People started demanding that Prime Minister Rutte follow the leader of the Labour Party in resigning from parliament and vowing not to stand again in the coming election. Rutte smilingly refused to do so. Public confidence in the government plummeted and protests demanding Rutte’s resignation started.
Then came the vaccines. The Netherlands, uncharacteristically, has made a hash of it. It is bottom of the European heap in getting its vaccination programme off the ground. It’s not quite clear why, but some say that the country prepared for the AstraZeneca vaccine but not for the cold storage logistics necessary for the Pfizer/BioNtech product. Further resentment and bad press.
For those of us used to the aggressive rough and tumble of UK politics and the UK press, the Dutch health minister’s reaction to criticism of the vaccine mess came across as rather cute: “I do think that some of the criticism we are getting is a little bit harsh.”

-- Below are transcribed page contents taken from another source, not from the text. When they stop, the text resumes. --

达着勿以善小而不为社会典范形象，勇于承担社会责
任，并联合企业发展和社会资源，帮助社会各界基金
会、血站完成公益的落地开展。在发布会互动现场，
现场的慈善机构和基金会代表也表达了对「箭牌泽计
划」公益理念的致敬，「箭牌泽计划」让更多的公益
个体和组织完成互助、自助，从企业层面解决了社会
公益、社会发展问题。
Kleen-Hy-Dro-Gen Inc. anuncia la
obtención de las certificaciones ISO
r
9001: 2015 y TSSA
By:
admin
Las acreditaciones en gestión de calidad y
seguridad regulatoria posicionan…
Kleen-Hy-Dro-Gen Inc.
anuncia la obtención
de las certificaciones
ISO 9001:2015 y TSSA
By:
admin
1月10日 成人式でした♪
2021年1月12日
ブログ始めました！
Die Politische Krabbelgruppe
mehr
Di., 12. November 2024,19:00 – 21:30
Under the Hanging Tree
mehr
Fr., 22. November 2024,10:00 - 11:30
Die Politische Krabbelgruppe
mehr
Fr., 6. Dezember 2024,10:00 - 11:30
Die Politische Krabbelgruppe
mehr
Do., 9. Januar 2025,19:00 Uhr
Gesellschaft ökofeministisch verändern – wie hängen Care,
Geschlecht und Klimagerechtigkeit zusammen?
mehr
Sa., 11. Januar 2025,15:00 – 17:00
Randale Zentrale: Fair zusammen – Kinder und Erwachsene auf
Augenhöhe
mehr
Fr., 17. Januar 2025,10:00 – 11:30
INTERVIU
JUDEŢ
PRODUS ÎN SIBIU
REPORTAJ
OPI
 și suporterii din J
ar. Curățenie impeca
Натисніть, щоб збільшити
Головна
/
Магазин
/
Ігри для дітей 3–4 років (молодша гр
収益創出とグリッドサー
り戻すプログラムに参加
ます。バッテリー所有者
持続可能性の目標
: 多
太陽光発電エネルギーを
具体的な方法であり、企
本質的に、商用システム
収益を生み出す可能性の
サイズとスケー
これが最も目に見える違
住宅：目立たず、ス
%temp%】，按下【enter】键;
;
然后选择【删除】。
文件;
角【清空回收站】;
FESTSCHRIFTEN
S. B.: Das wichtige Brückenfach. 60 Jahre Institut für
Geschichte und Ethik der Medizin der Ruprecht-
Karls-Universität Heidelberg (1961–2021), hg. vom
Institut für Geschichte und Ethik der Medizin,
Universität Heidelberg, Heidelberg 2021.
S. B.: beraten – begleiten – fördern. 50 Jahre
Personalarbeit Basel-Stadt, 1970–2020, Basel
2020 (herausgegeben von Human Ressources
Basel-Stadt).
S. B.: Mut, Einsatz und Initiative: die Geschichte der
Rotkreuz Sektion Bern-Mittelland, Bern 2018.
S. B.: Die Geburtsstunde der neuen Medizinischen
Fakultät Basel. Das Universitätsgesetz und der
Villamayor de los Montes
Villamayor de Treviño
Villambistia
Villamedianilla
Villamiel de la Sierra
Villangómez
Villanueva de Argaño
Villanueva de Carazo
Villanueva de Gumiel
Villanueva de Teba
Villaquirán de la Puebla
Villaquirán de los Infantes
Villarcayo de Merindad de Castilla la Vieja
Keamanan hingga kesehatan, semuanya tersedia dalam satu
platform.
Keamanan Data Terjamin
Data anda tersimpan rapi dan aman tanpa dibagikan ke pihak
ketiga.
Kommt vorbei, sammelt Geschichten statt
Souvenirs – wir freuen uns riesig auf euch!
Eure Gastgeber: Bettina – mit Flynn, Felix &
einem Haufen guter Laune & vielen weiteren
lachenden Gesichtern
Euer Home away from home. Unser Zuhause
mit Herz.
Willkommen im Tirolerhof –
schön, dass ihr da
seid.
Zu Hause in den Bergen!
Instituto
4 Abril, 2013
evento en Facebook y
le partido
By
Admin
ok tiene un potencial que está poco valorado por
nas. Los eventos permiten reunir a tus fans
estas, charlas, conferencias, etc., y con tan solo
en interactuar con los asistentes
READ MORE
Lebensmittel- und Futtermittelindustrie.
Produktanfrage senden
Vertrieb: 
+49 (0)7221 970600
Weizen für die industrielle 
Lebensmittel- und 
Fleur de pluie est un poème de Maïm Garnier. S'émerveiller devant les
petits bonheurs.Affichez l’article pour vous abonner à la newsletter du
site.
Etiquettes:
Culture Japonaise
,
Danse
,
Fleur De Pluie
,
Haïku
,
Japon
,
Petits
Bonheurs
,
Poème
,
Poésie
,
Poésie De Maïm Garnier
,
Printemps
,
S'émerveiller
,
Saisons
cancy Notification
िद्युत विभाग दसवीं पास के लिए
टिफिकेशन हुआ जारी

Then came the final spark that ignited the accumulated tinder – the government imposed a nighttime curfew from 9pm to 4.30am (it took hours of parliamentary debate to decide whether the curfew should start at 8.30 or at 9).
The protests are the result of grievances accumulated over a period of many months. Not least is the economic hardship that has hit many in spite of generous government support. Some have reported that while most of the protestors are peaceful, many of those who turn violent come from the most deprived communities where conditions must be pretty bad during this pandemic.
As always, policing these protests is a delicate dance between controlling the violence and not being seen to be too heavy handed. Getting that right is a challenge. But the sight of convoys of buses ferrying people who have been arrested is not what most Dutch people are used to.
Are there any lessons to be learned? I guess for me, all this shows just how quickly public authorities can lose the confidence and support of the population. As always, it’s never a single event but rather a confluence of multiple events that end up hitting at the same time and igniting the fire.
Yes, it happen s- even in happy, friendly, laid back Holland.